I use a prefix convention: stg_ for staging, int_ for intermediate, fct_ for facts, dim_ for dimensions, rpt_ for reports. It’s not original. It’s not clever. It means I can look at any model name and know where it sits in the pipeline without opening the file.

Inconsistent grain

The fastest way to create bugs in a dbt project is to join two models at different grains without realising it. A model at the customer level joined to a model at the transaction level will silently duplicate rows. dbt won’t warn you. Your downstream consumers will find out when their numbers don’t match.

Every model should declare its grain in a comment or in the YAML description. Not because comments are documentation — they rot too — but because writing “one row per customer per month” forces you to think about whether that’s actually true after the join you just added.

Business logic in staging

Staging models should do three things: rename columns to a consistent convention, cast types, and filter out obviously invalid records. That’s it. No calculations, no joins, no business rules.

The moment business logic enters the staging layer, you’ve created a hidden dependency. Someone changes the staging model to fix a calculation, and every downstream model that assumed the old behaviour breaks. Worse, they break silently — the numbers just change.

Missing tests on relationships

dbt’s built-in relationship test (relationships) is the most underused feature in the framework. It checks whether every value in a column exists in another model’s column — the equivalent of a foreign key constraint, except your warehouse probably doesn’t enforce those.

I’ve seen projects where a dimension table was rebuilt with a new surrogate key strategy, and every fact table that referenced it continued to build successfully with broken joins. A single relationships test on each foreign key would have caught it immediately.

What sustainable looks like

A maintainable dbt project has a few properties that are boring to implement and invaluable to inherit.

Clear layer boundaries. Sources feed staging. Staging feeds intermediate. Intermediate feeds marts. No skipping layers. No marts referencing sources directly. The DAG should have a clear left-to-right flow with no backward references.

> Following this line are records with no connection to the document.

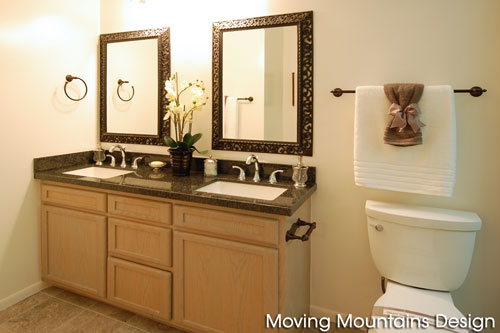
You are a GUI agent. You are given a task and a screenshot of the screen. Output one action in this format:
    pyautogui.click(x=<x>, y=<y>)
    Task: Click on the hot and cold handles
    This screenshot has height=333, width=500.
    Given the screenshot: What is the action you would take?
    pyautogui.click(x=236, y=166), pyautogui.click(x=276, y=170), pyautogui.click(x=136, y=160), pyautogui.click(x=111, y=158)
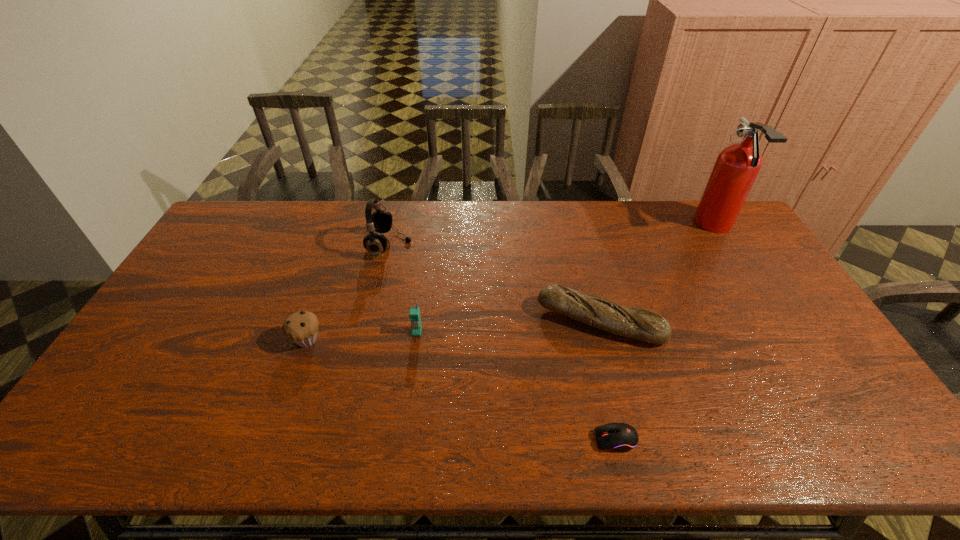
Identify the location of free space that satisfies the following two spatial constraints: 1. with the microphone on the side of the headset; 2. on the back side of the baguet. (372, 322).

You are a GUI agent. You are given a task and a screenshot of the screen. Output one action in this format:
    pyautogui.click(x=<x>, y=<y>)
    Task: Click on the free spot that satisfies the following two spatial constraints: 1. with the microphone on the side of the baguet; 2. on the left side of the fifth object from right to left
    This screenshot has height=540, width=960.
    Given the screenshot: What is the action you would take?
    pyautogui.click(x=372, y=322)

Where is `free space that satisfies the following two spatial constraints: 1. with the microphone on the side of the headset; 2. on the right side of the computer mouse`? This screenshot has height=540, width=960. free space that satisfies the following two spatial constraints: 1. with the microphone on the side of the headset; 2. on the right side of the computer mouse is located at coordinates (346, 439).

This screenshot has width=960, height=540. I want to click on vacant region that satisfies the following two spatial constraints: 1. with the microphone on the side of the second object from left to right; 2. on the left side of the baguet, so click(x=372, y=322).

Locate an element on the screen. The height and width of the screenshot is (540, 960). vacant space that satisfies the following two spatial constraints: 1. on the keypad of the nearest object; 2. on the left side of the third object from left to right is located at coordinates (403, 439).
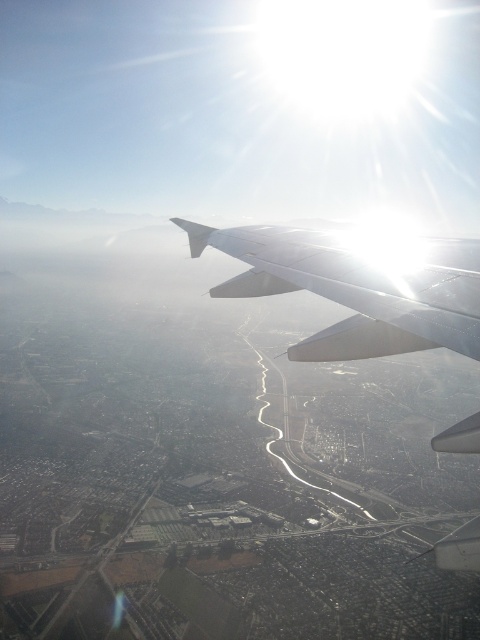
Between white matte wing at upper center and white glossy wing at upper center, which one appears on the left side from the viewer's perspective?

From the viewer's perspective, white glossy wing at upper center appears more on the left side.

Does white matte wing at upper center have a greater width compared to white glossy wing at upper center?

Yes, white matte wing at upper center is wider than white glossy wing at upper center.

Image resolution: width=480 pixels, height=640 pixels. In order to click on white matte wing at upper center in this screenshot , I will do `click(348, 292)`.

Where is `white matte wing at upper center`? The height and width of the screenshot is (640, 480). white matte wing at upper center is located at coordinates (348, 292).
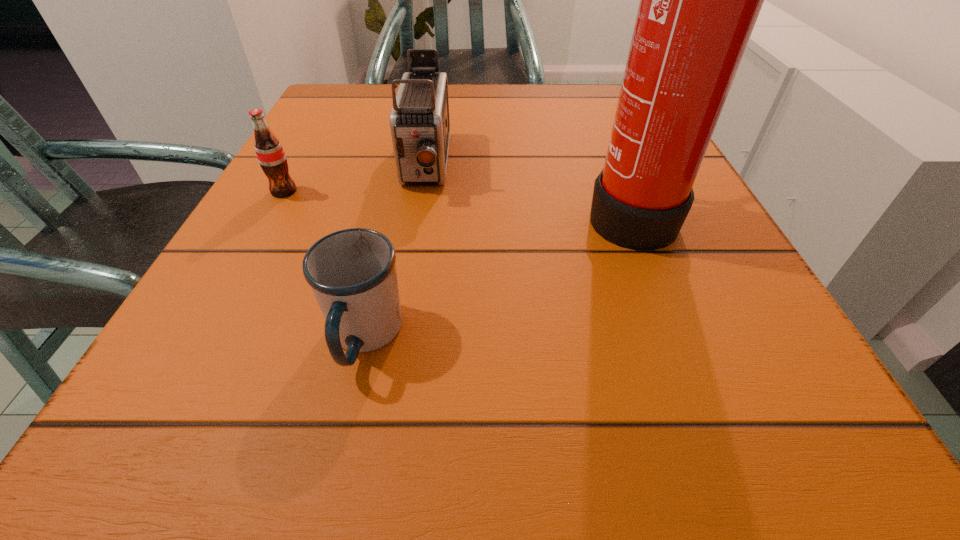
The height and width of the screenshot is (540, 960). I want to click on blank space at the far right corner, so click(x=582, y=98).

The image size is (960, 540). I want to click on vacant area that lies between the leftmost object and the third shortest object, so click(354, 178).

Locate an element on the screen. The image size is (960, 540). vacant space that's between the mug and the camcorder is located at coordinates pyautogui.click(x=396, y=251).

I want to click on free space between the leftmost object and the third shortest object, so click(x=354, y=178).

Locate an element on the screen. unoccupied area between the soda and the fire extinguisher is located at coordinates 457,202.

Where is `free spot between the soda and the rightmost object`? free spot between the soda and the rightmost object is located at coordinates (457, 202).

Where is `free space that is in between the soda and the camcorder`? free space that is in between the soda and the camcorder is located at coordinates (354, 178).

One model, one job. Each model transforms data in one way. If a model does staging and business logic, split it. If a model serves two different downstream use cases with different grains, split it. Small models with clear purposes are easier to test, easier to debug, and easier to replace.

YAML as the source of truth. Every model has a YAML entry with a description, column descriptions for anything non-obvious, and tests. This isn’t documentation for its own sake — it’s the contract that downstream consumers rely on. When the YAML says “one row per customer per day” and someone changes the model to aggregate monthly, the description flags the discrepancy.

Consistent SQL style. CTEs named descriptively. One join per CTE when the logic is complex. No select * in anything beyond staging. Explicit column lists in marts so that adding a column upstream doesn’t silently change the output schema.

The discipline problem

None of this is technically hard. dbt’s contribution to data engineering isn’t the SQL compilation or the DAG — it’s the opinion that transformations should be version-controlled, tested, and documented. But dbt gives you the tools for discipline without enforcing it.

The projects that stay maintainable are the ones where someone cares enough to write a style guide and review pull requests against it. The ones that rot are the ones where speed is always more important than structure.

Every dbt project starts clean. The question is whether anyone is willing to keep it that way.